• **Work required**
Swap each occurrence of "label" in the data below for "tag", keeping every other line as it is. Leave the pictures out of your version.

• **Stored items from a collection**
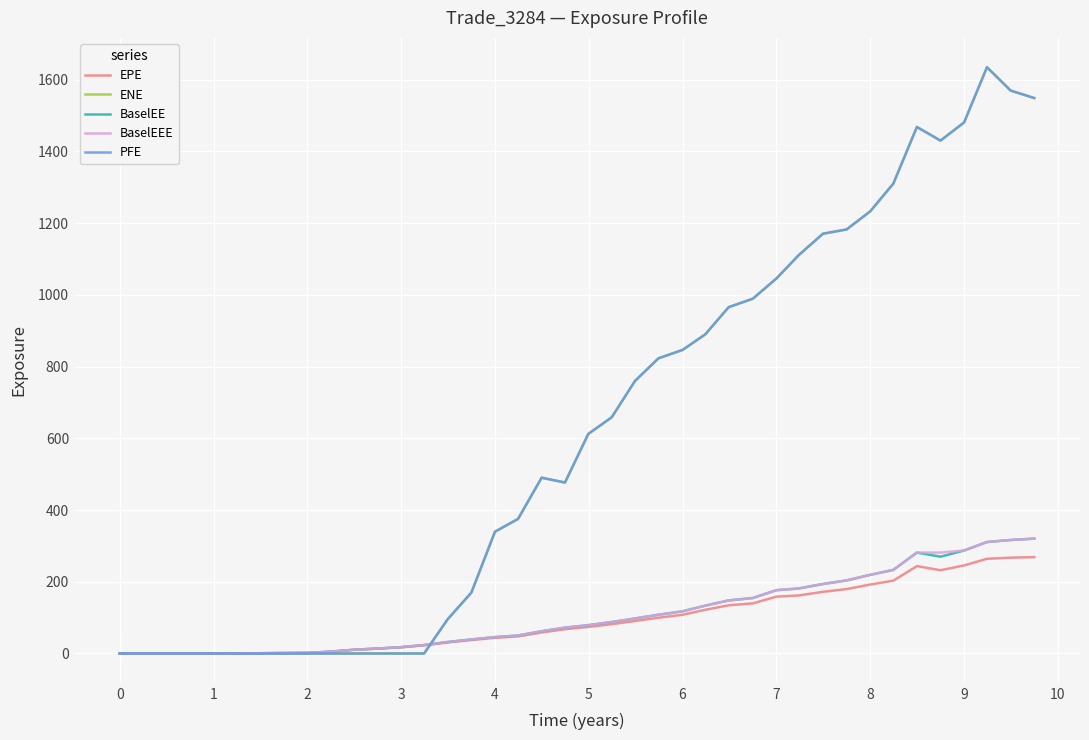

Does the chart have visible grid lines?

Yes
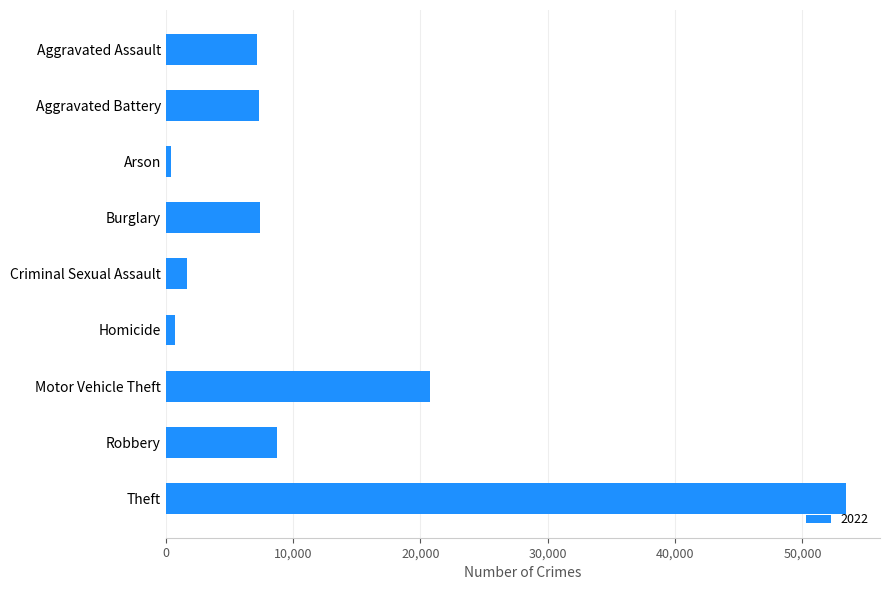

What is the label of the 8th bar from the top?

Robbery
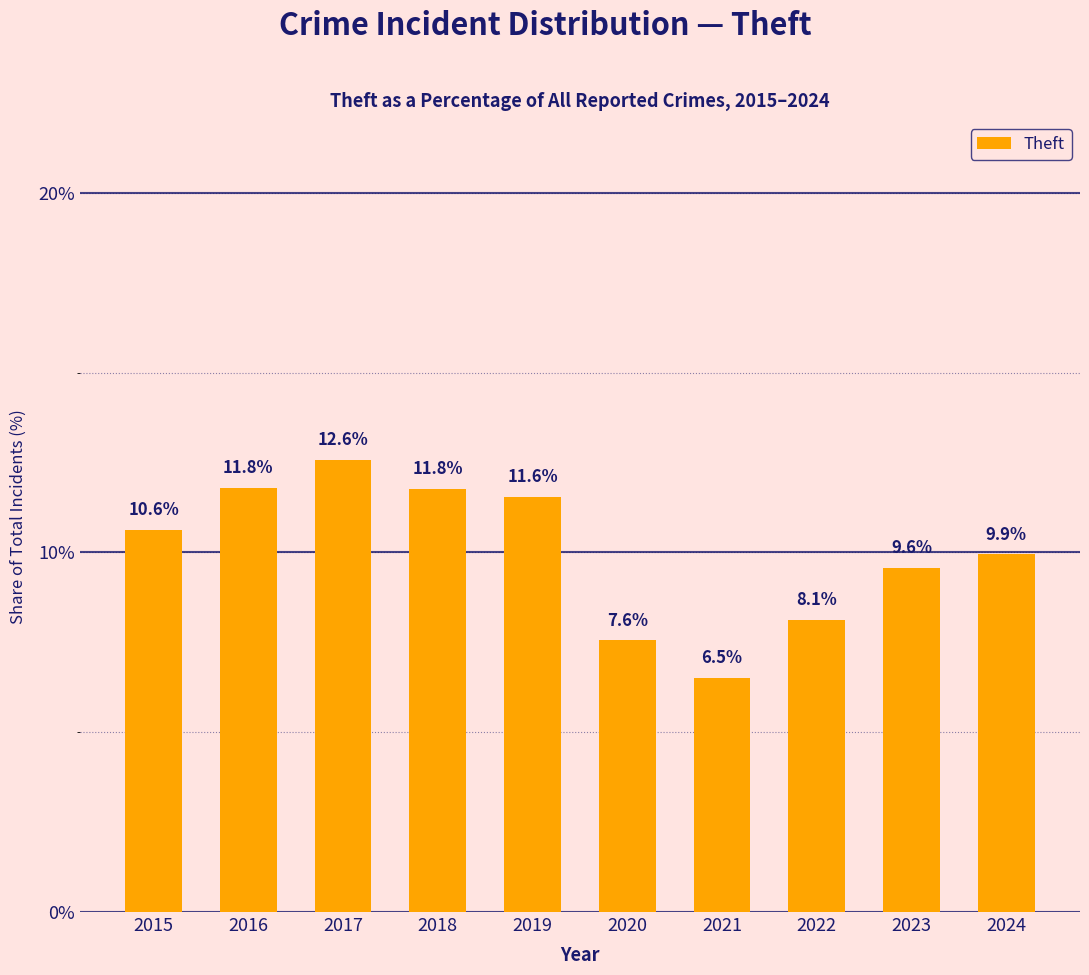

How many bars are there in total?

10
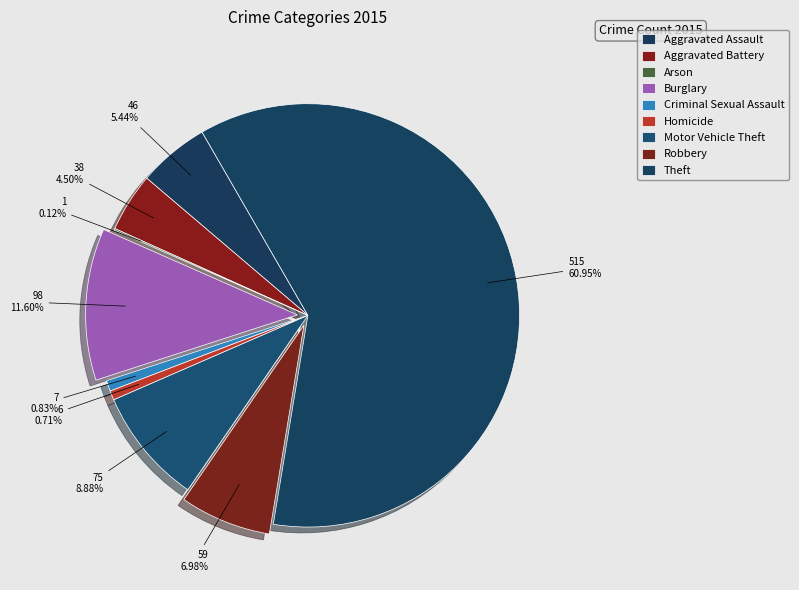

What is the change in value from Aggravated Battery to Robbery?

+21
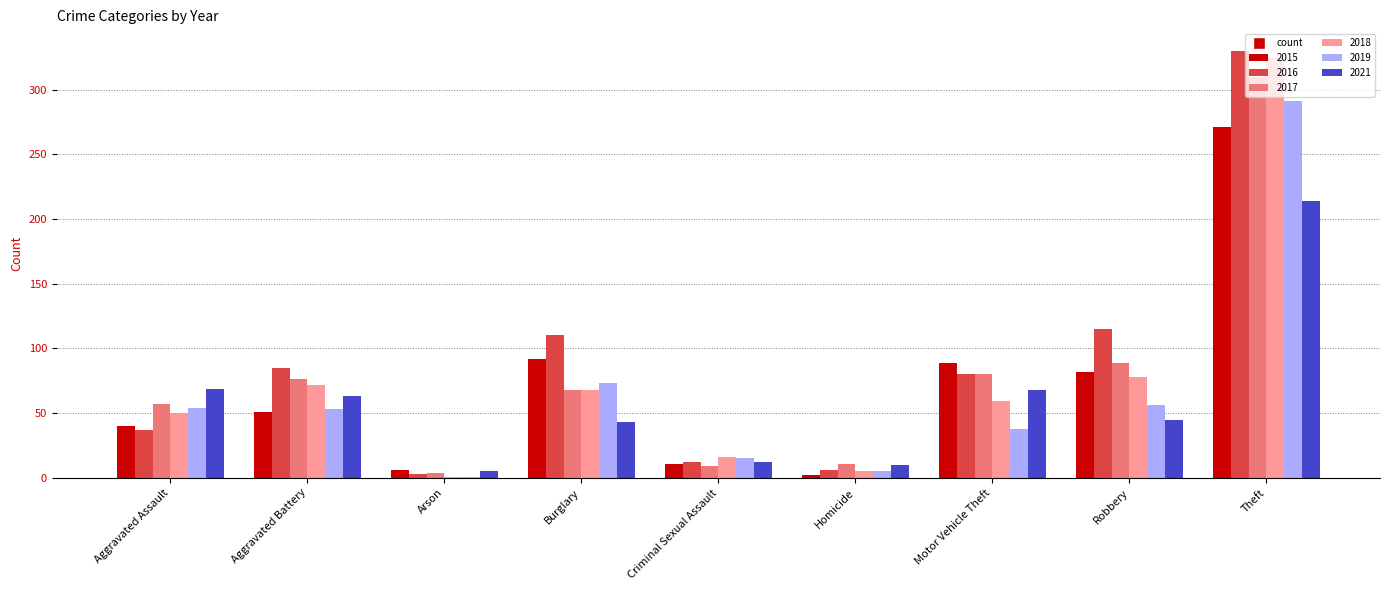

At which label is 2015 closest to 136?

Burglary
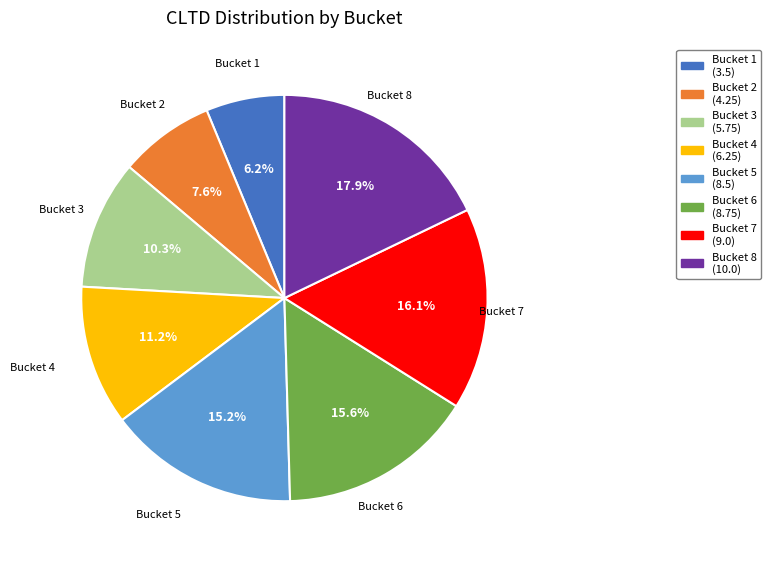

Which category has the smallest portion of the pie?

Bucket 1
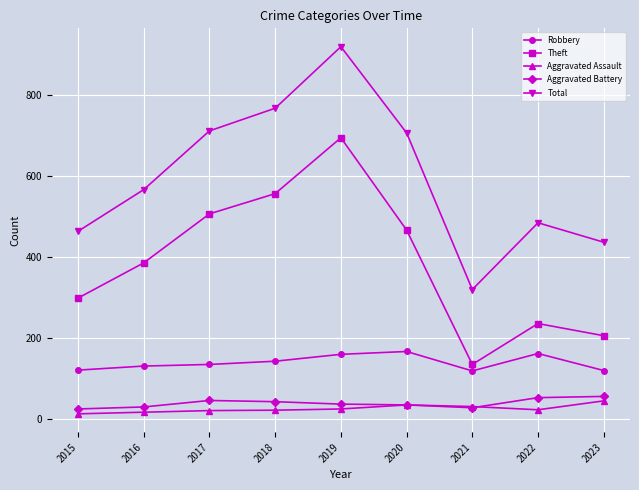

Between 2016 and 2019, which series saw the biggest shift?

Total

• **Solution to this exercise**
Does the chart have visible grid lines?

Yes

What is the tag of the 8th bar from the top?

Robbery

How many bars are there in total?

10

What is the change in value from Aggravated Battery to Robbery?

+21

At which tag is 2015 closest to 136?

Burglary

Which category has the smallest portion of the pie?

Bucket 1

Between 2016 and 2019, which series saw the biggest shift?

Total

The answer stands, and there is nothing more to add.